SENTENCIA CONSTITUCIONAL Nº 345/2002-R
Fecha: 02-Abr-2002
CONSIDERANDO:
CONSIDERANDO: Que el presente Recurso ha sido interpuesto arguyendo que en el proceso penal seguido contra la recurrente no se le citó legalmente con la querella, que nunca estuvo en posesión del inmueble cuyo despojo se denunció, y que se encuentra ilegalmente detenida, por lo que pide su inmediata libertad. Corresponde ahora examinar si tales extremos son evidentes y si toca brindar la tutela de este Recurso.
CONSIDERANDO: Que el art. 97 de la Ley Nº 1836 establece como requisito de contenido del Recurso Amparo, precisar los derechos o garantías que se consideren restringidos, suprimidos o amenazados. Sin embargo la recurrente, en la demanda de fs. 22 y 23 ni en la audiencia del Recurso ha señalado específicamente los derechos que considera conculcados, lo que conlleva una falta de fundamentación adecuada de su demanda, por lo que la Corte del Recurso debió disponer se subsane ese aspecto, y, en caso de no haberlo hecho, debió rechazar el Recurso dentro del marco establecido por el art. 98 de la citada Ley.
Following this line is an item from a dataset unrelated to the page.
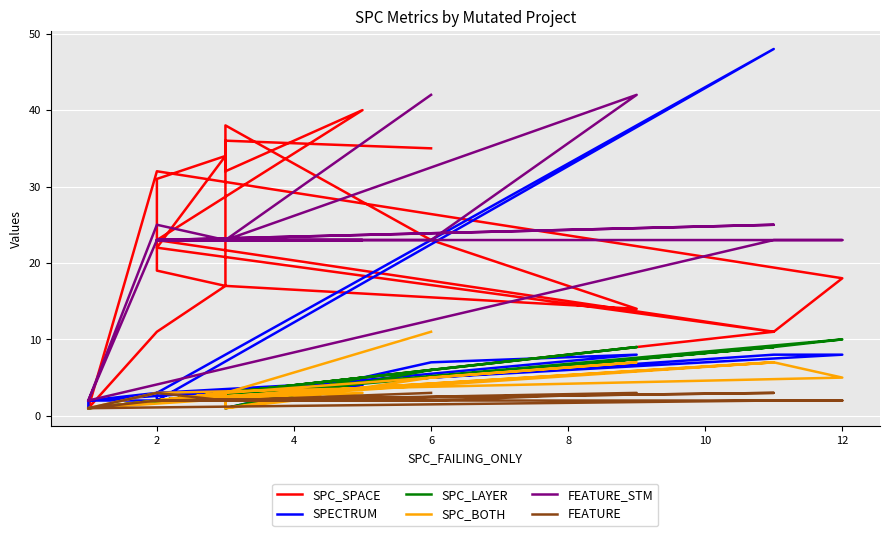

Is this an area chart (filled region under the line)?

No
CONSIDERANDO: Que resulta imprescindible aclarar que, contrariamente a lo sostenido por el Juez recurrido y por la propia Corte del Recurso, de conformidad a la doctrina y la vasta jurisprudencia constitucional boliviana y comparada (tal el caso del Tribunal Constitucional de España), mediante el Amparo Constitucional se puede legal y válidamente anular sentencias pasadas en autoridad de cosa juzgada cuando se evidencie en su trámite o en su contenido la vulneración de derechos y garantías fundamentales de la persona y ésta no tenga otro recurso o vía a la cual acudir.
CONSIDERANDO: Que en lo concerniente al supuesto apresamiento de la recurrente, no existe en el expediente remitido a este Tribunal, documentación alguna que acredite tal hecho, por lo que no corresponde ingresar a análisis alguno al respecto, máxime si se toma en cuenta que el Amparo Constitucional no abarca la protección del derecho a la libertad de locomoción cuya tutela está resguardada por el art. 18 de la Constitución que instituye el Hábeas Corpus.